As the Compass Group (CPG) reported its half-year interim results, its shares fell by 7%. The stock was trading at 1,153.50p by the end of the Monday session, however, it now fell to 1,073p. Compass Group is a food service company, which operates in more than 45 countries. According to the 2019 report the company has an annual revenue of £25.152 billion. The firm employs more than 600,000 people and serves 5.5 billion meals a day.
One of the reasons behind this recent move can be attributed to disappointing figures. Firstly, the Organic revenue of the company declined by 20.4% in March and 46.1% in April. The operating margin has also fallen from 7.5% to 6.7%. This makes even more difficult to maintain the company’s profitability. The only upside to recent reports was the actual number of sales. During the last 6 months, the revenue did grow by 2% to £12.6 billion.

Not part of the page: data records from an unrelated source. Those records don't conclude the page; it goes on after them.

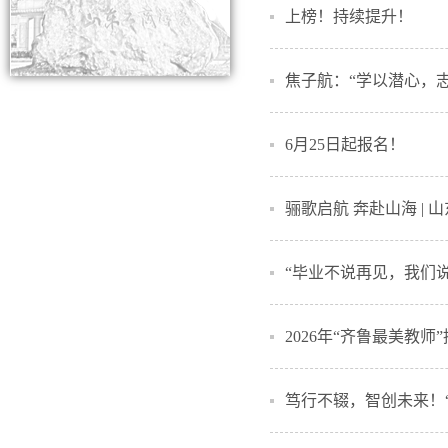
上榜！持续提升！
焦子航：“学以潜心，
6月25日起报名！
骊歌启航 奔赴山海 |
“毕业不说再见，我们说
2026年“齐鲁最美教
笃行不辍，智创未来！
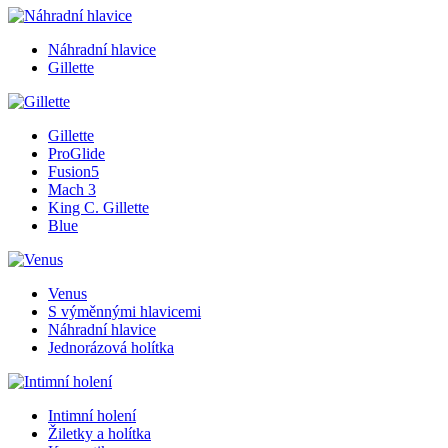
Náhradní hlavice
Gillette
Gillette
ProGlide
Fusion5
Mach 3
King C. Gillette
Blue
Venus
S výměnnými hlavicemi
Náhradní hlavice
Jednorázová holítka
Intimní holení
Žiletky a holítka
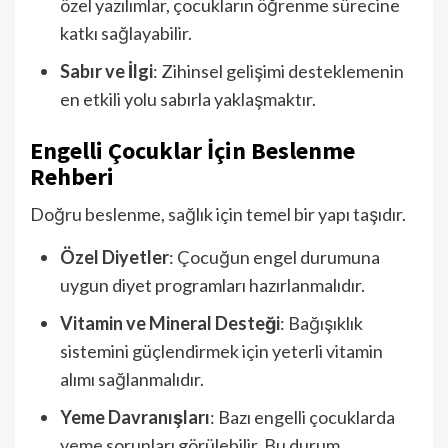
özel yazılımlar, çocukların öğrenme sürecine
katkı sağlayabilir.
Sabır ve İlgi
: Zihinsel gelişimi desteklemenin
en etkili yolu sabırla yaklaşmaktır.
Engelli Çocuklar İçin Beslenme
Rehberi
Doğru beslenme, sağlık için temel bir yapı taşıdır.
Özel Diyetler
: Çocuğun engel durumuna
uygun diyet programları hazırlanmalıdır.
Vitamin ve Mineral Desteği
: Bağışıklık
sistemini güçlendirmek için yeterli vitamin
alımı sağlanmalıdır.
Yeme Davranışları
: Bazı engelli çocuklarda
yeme sorunları görülebilir. Bu durum,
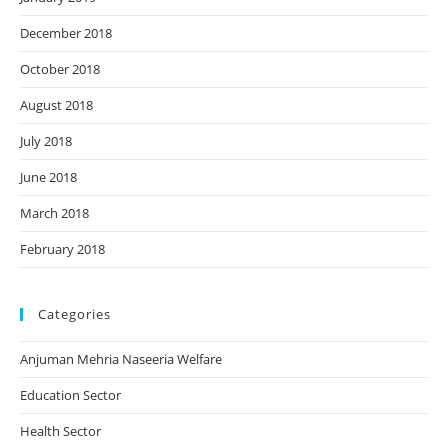
December 2018
October 2018
August 2018
July 2018
June 2018
March 2018
February 2018
Categories
Anjuman Mehria Naseeria Welfare
Education Sector
Health Sector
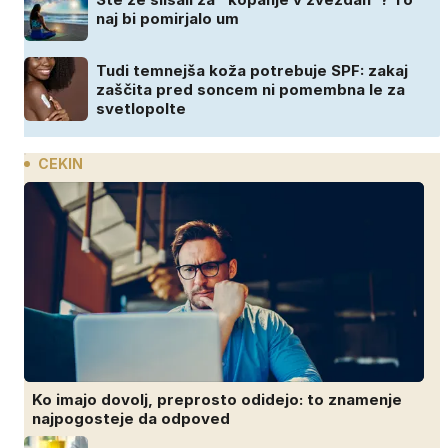
naj bi pomirjalo um
Tudi temnejša koža potrebuje SPF: zakaj
zaščita pred soncem ni pomembna le za
svetlopolte
CEKIN
Ko imajo dovolj, preprosto odidejo: to znamenje
najpogosteje da odpoved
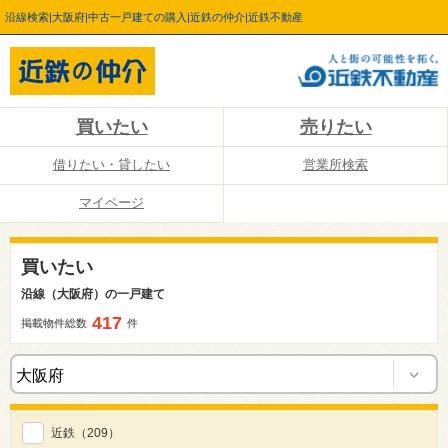
沿線検索|大阪府|中古一戸建ての購入|近鉄の仲介|近鉄不動産
買いたい
売りたい
借りたい・貸したい
営業所検索
マイページ
買いたい
沿線（大阪府）の一戸建て
417
掲載物件総数
件
近鉄
（209）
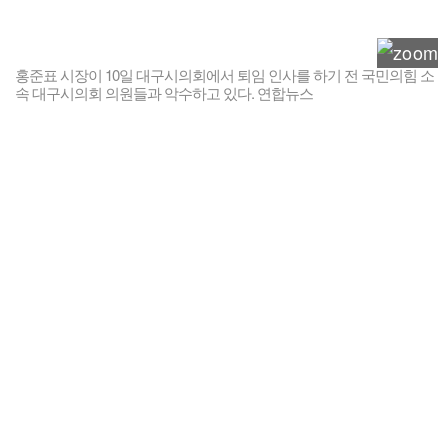
홍준표 시장이 10일 대구시의회에서 퇴임 인사를 하기 전 국민의힘 소
속 대구시의회 의원들과 악수하고 있다. 연합뉴스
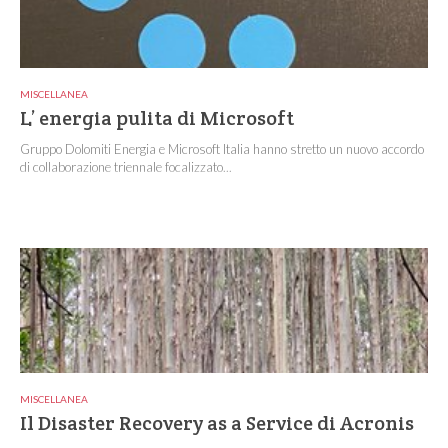
MISCELLANEA
L’ energia pulita di Microsoft
Gruppo Dolomiti Energia e Microsoft Italia hanno stretto un nuovo accordo
di collaborazione triennale focalizzato...
MISCELLANEA
Il Disaster Recovery as a Service di Acronis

Even more important reason for the recent decline is the fact, that the board has decided to cancel its dividend for the entire year. This is not an unusual decision in times of the economic downturn. Indeed recently several companies have decided to cut their dividends in half, by 1/3 or some other percentage. However, eliminating payouts entirely sends quite negative signals to shareholders. The firm has not reported a loss, but £854 million operating profit. It is understandable that maintaining 40p per share, as was in 2019, might have been a challenging task.
However, cutting the dividend to zero might suggest that returning money to shareholders may not be on the priority list of the company’s management. As a result, selling pressure increased and CPG lost 7% of its value. The most recent statement, issued by the firm does state that Compass Group might resume its dividend payments from the next year, depending upon the circumstances.
How Far Compas Group Shares have Fallen After COVID-19 Outbreak?
The Compas Group share price had the most recent peak back in August 2019. By that time it went just above 2,000p level. The shares moved more or less sideways during the next 7 months. As a result of the stock market crash in February-March 2020, the stock shed half of its value, collapsing to 1,000p. During the next two months, CPG rallied, regaining some portion of the lost ground. However, at the beginning of May downtrend resumed. The stock is already fallen well below 1,200 level and recent disappointing results and decisions might suggest that this downtrend might persist for some time.
According to the official reports, the company’s earnings per share (EPS) indicator stands at 70p. Consequently, the price to earnings (P/E) ratio is close to 15.3. This suggests that despite a recent sharp decline, the stock is more or less still reasonably priced, rather than being undervalued.
One of the fundamental long term issues, the management faces is the decline in operating margins, which now stand at 6.7%. However, considering the recent economic downturn and weakening consumer demand, this might be a very challenging task. In any case, the management does need at least a year to turn things around and restore the company’s former degree of profitability.